Without monitoring at all levels, detailed knowledge of the code base is required to diagnose issues. With monitoring in place and suitable guidance on the major statistics, implementation teams can react appropriately to anomalies.
While it is possible to use command-line tools to get a quick snapshot of the operation of a cluster, doing that in real time over many hosts is almost impossible. Command-line tools rarely give historical information beyond a few minutes and never allow cross correlation between different types of metrics. A brief period of slow background mongod
sync requires significant manual effort to correlate against I/O Wait or excessive write levels to a shared storage resource from an apparently unconnected virtual machine.
MongoDB Cloud Manager
MongoDB Cloud Manager is a free service offered by MongoDB that allows monitoring and management of MongoDB instances. It provides a view into the performance and health of the MongoDB cluster in real time. It manages both cloud and privately hosted instances provided the instance can reach the Cloud Manager monitoring server.

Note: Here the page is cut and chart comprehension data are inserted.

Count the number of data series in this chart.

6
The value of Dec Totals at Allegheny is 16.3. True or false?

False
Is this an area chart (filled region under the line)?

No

It requires an agent installed on the MongoDB instance that connects to the monitoring server. There are three levels of the agent:
- An automation agent that can fully automate everything on the MongoDB server,
- A monitoring agent that can monitor the
mongod
instance, - A backup agent that can perform scheduled backups of the data.
Although using Cloud Manager for maintenance automation of a MongoDB cluster makes many of the routine tasks easier, it is not required, and neither is using it for backup. When choosing a Cloud Manager to monitor, monitoring is however required.

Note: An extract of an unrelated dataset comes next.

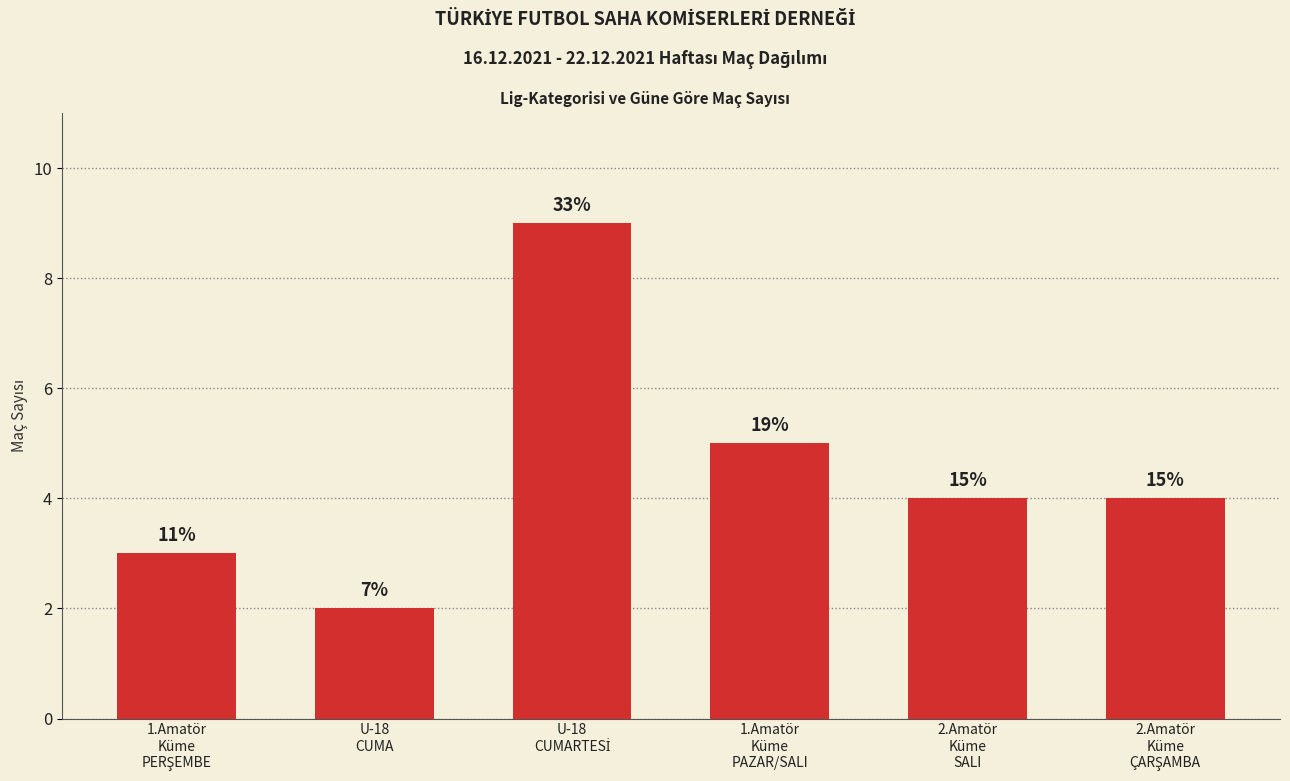

Reading left to right, list all the values displayed in this chart.

3	2	9	5	4	4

For more information regarding MongoDB Cloud Manager, consult the MongoDB documentation.
MongoDB Ops Manager
MongoDB Ops Manager is the same software as the MongoDB Cloud Manager. Once registered, Ops Manager can be downloaded and installed locally in a private data center or on any other laptop or desktop machine. It uses a local MongoDB database to store data and communicates in the same way as Cloud Manager with the managed servers. If you have security policies that prohibit a monitoring agent, MongoDB Ops Manager should be used.

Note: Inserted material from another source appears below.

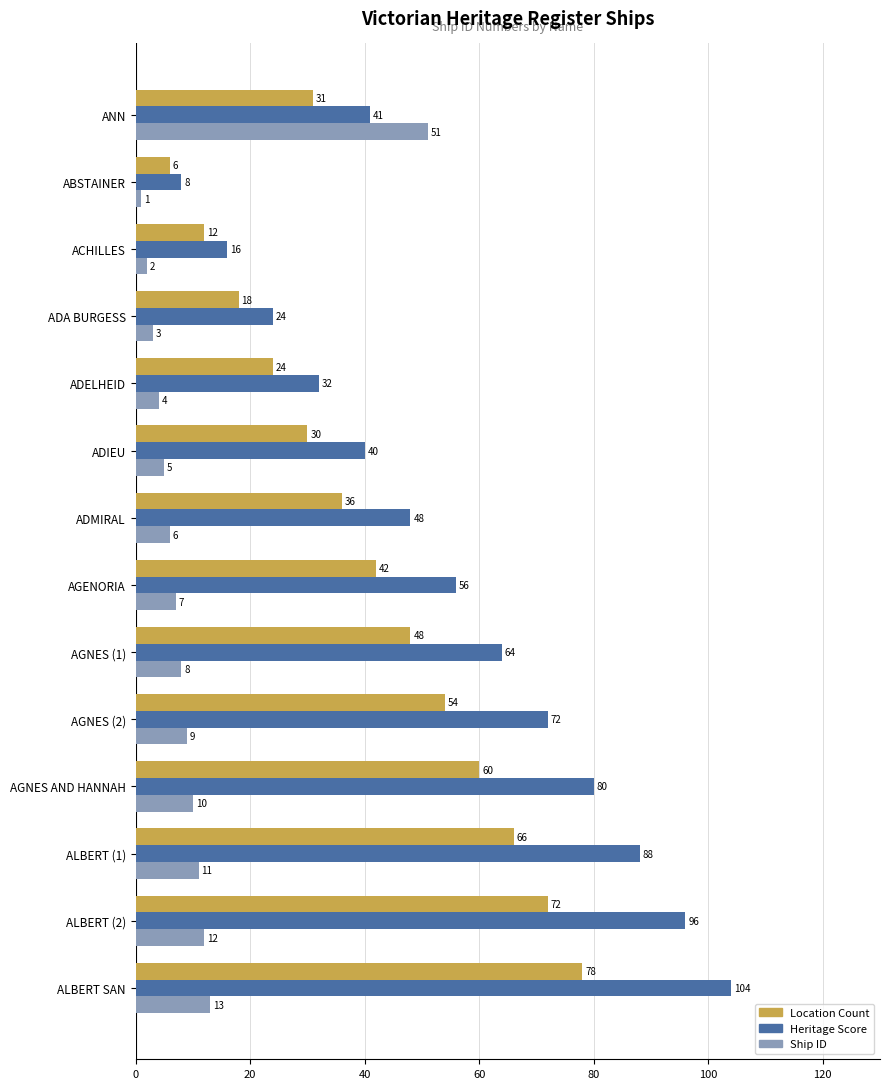

Between AGNES (2) and ALBERT (2), which series saw the biggest shift?

Heritage Score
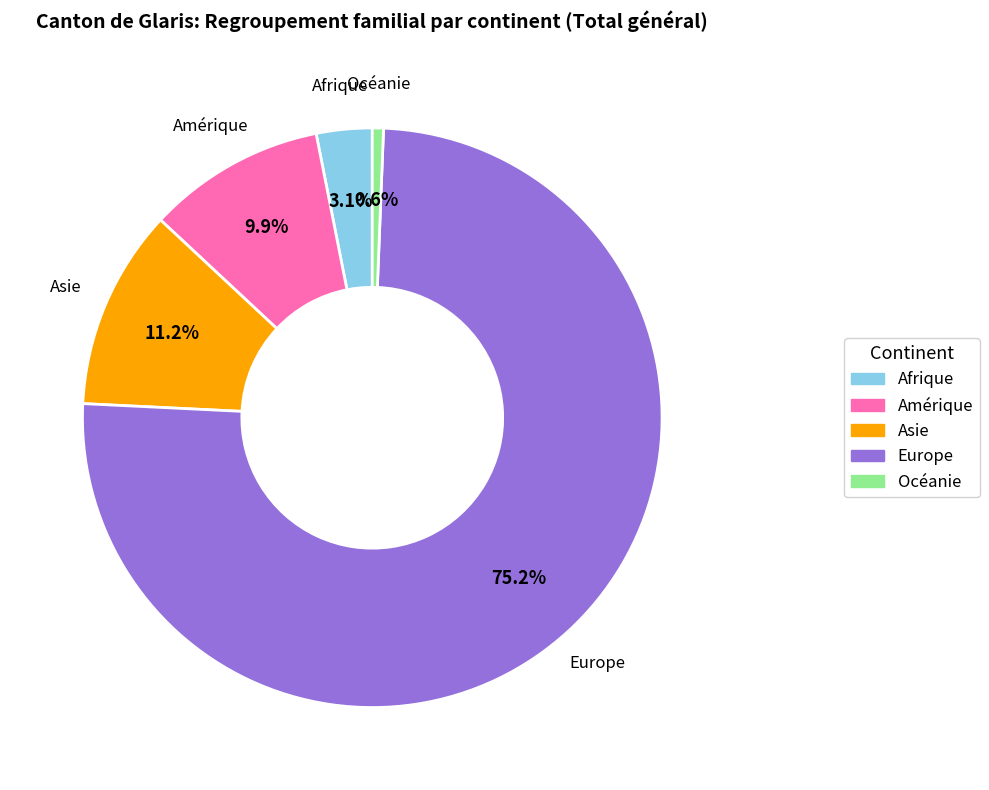

Which category has the biggest portion of the pie?

Europe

Operating System Monitoring
Operating system level monitoring is required to run an AEM MongoDB cluster.
Ganglia is a good example of such a system and it provides a picture of the range and detail of information required which goes beyond basic health metrics like CPU, load average, and free disk space. To diagnose issues, lower-level information such as entropy pool levels, CPU I/O Wait, sockets in FIN_WAIT2 state are required.
Log Aggregation
With a cluster of multiple servers, central log aggregation is a requirement for a production system. Software like Splunk supports log aggregation and allow teams to analyze the patterns of behavior of the application without having to manually collect the logs.
Checklists
This section deals with various steps that you should take to ensure that your AEM and MongoDB deployments are properly set up before implementing your project.
Network
- First, make sure that all hosts have a DNS entry
- All hosts should be resolvable by their DNS entry from all other routable hosts
- All MongoDB hosts are routable from all other MongoDB hosts in the same cluster
- MongoDB hosts can route packets to MongoDB Cloud Manager and the other monitoring servers
- AEM Servers can route packets to all MongoDB servers
- Packet latency between any AEM server and any MongoDB server is smaller than two milliseconds, with no packet loss and a standard distribution of one millisecond or less.
- Ensure that there are no more than two hops between an AEM and a MongoDB server
- There are no more than two hops between two MongoDB servers
- There are no routers higher than OSI Level 3 between any core servers (MongoDB or AEM or any combination).
- If VLAN trunking or any form of network tunneling is used, it must comply with the packet latency checks.